Pour la campagne 2018-2019, Jean-Luc Mépiel a déjà planifié ce qu’il souhaitait faire. Sur deux îlots identiques, il va comparer un blé semé en direct classiquement avec un blé semé sous couvert de luzerne vivante. « Je broierai la luzerne avant le semis, et la calmerai au printemps avec du Lontrel ou du Starane, précise-t-il. Je faucherai dans des bennes à part ces îlots pour évaluer correctement les rendements. » Il compte également oser le semis en direct de ses betteraves dans une parcelle avec couvert de luzerne. « Je vais le faire sur une bande de 3 mètres de large et 40 à 50 mètres de long, précise-t-il. Je ferai l’arrachage à la main, ce qui devrait aller assez vite. » Dans les deux cas, l’agriculteur compte bien évaluer ses rendements mais également ses coûts de production.

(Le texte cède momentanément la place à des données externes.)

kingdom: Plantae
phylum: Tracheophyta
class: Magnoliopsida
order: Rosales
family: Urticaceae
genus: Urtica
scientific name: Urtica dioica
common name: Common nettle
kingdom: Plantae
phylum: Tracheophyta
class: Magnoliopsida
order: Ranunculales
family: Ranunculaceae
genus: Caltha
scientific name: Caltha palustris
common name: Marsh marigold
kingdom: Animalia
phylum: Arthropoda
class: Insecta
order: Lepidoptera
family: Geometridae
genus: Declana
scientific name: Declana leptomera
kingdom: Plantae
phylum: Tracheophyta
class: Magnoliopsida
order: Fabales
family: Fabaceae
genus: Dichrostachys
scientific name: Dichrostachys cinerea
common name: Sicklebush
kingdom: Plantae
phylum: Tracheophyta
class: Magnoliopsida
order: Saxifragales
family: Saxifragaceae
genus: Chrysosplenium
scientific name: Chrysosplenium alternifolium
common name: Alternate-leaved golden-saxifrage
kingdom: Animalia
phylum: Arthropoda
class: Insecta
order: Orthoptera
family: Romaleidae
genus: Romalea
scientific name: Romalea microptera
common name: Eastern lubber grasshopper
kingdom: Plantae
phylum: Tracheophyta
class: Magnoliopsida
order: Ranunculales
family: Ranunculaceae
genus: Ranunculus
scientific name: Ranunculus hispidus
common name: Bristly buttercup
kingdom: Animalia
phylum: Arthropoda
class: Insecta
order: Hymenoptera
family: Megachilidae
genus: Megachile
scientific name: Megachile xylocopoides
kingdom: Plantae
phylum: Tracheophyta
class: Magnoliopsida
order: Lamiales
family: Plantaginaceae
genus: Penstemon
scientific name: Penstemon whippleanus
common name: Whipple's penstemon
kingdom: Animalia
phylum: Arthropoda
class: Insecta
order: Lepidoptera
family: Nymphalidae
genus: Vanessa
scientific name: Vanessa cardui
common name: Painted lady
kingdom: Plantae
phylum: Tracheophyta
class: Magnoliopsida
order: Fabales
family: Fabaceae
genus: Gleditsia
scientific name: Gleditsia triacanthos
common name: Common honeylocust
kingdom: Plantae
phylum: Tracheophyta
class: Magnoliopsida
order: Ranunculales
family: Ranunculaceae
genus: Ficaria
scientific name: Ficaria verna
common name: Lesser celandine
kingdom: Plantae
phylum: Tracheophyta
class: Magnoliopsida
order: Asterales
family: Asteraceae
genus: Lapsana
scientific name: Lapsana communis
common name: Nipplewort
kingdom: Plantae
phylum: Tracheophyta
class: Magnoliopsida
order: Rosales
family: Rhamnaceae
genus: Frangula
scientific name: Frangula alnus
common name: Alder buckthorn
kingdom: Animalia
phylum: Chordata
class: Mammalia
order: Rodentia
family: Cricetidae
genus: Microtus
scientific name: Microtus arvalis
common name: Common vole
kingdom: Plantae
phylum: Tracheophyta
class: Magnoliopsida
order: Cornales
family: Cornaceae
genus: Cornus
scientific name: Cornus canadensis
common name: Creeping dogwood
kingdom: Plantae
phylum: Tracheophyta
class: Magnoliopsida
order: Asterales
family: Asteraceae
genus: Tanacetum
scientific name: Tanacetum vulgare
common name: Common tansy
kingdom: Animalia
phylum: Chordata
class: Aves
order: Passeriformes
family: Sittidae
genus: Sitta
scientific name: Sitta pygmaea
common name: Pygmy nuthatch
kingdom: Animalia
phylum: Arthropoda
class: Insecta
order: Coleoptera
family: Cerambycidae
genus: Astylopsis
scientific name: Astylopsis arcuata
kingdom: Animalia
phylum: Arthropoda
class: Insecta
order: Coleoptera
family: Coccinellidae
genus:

Pas la peine de perdre de l’argent à produire plus.

En chiffres

Une petite ferme alsacienne

60 ha situés principalement dans des loess et limons

19 ha de blé tendre (93 q/ha en 2017)

16 ha de betteraves (100q/ha en 2017)

26 ha de maïs (125 q/ha en 2017)

1 ha de pommes de terre

1 semoir monograine John Deere équipé pour passer dans des couverts

1 pulvé

1 vibroculteur

1 broyeur

2 tracteurs dont 1 de tête

Un soutien précieux du projet Life + Alister

Jean-Luc Mépiel le sait : il a, paradoxalement penseront certains, la chance de se trouver dans la zone de protection du grand hamster d’Alsace. Depuis 2012 et jusqu’à la fin de l’année, le projet européen Life + Alister cherche sur cette zone à promouvoir une « approche innovante de la protection du grand hamster », qui se traduit sur le plan agricole par l’encouragement de l’agriculture de conservation, jugée bénéfique à l’animal. Or ce projet est doté d’un fonds de 3 millions d’euros sur cinq ans, dont profite la Cuma de la plaine. « Elle a pu acquérir le semoir en direct, la houe rotative et le strip-till », indique Annabelle Revel-Mouroz, conseillère à la chambre d’agriculture, dont la mission est financée par le projet. Grâce à ce budget, certaines dépenses liées aux expérimentations ne sont pas assumées par les agriculteurs de la Cuma, telles l’achat des semences de couvert pour le projet conduit en 2017. Ils peuvent aussi bénéficier de dédommagement sur certains essais co-construits avec la chambre d’agriculture. Ce soutien financier est essentiel à la dynamique qui commence à se mettre en place sur la zone.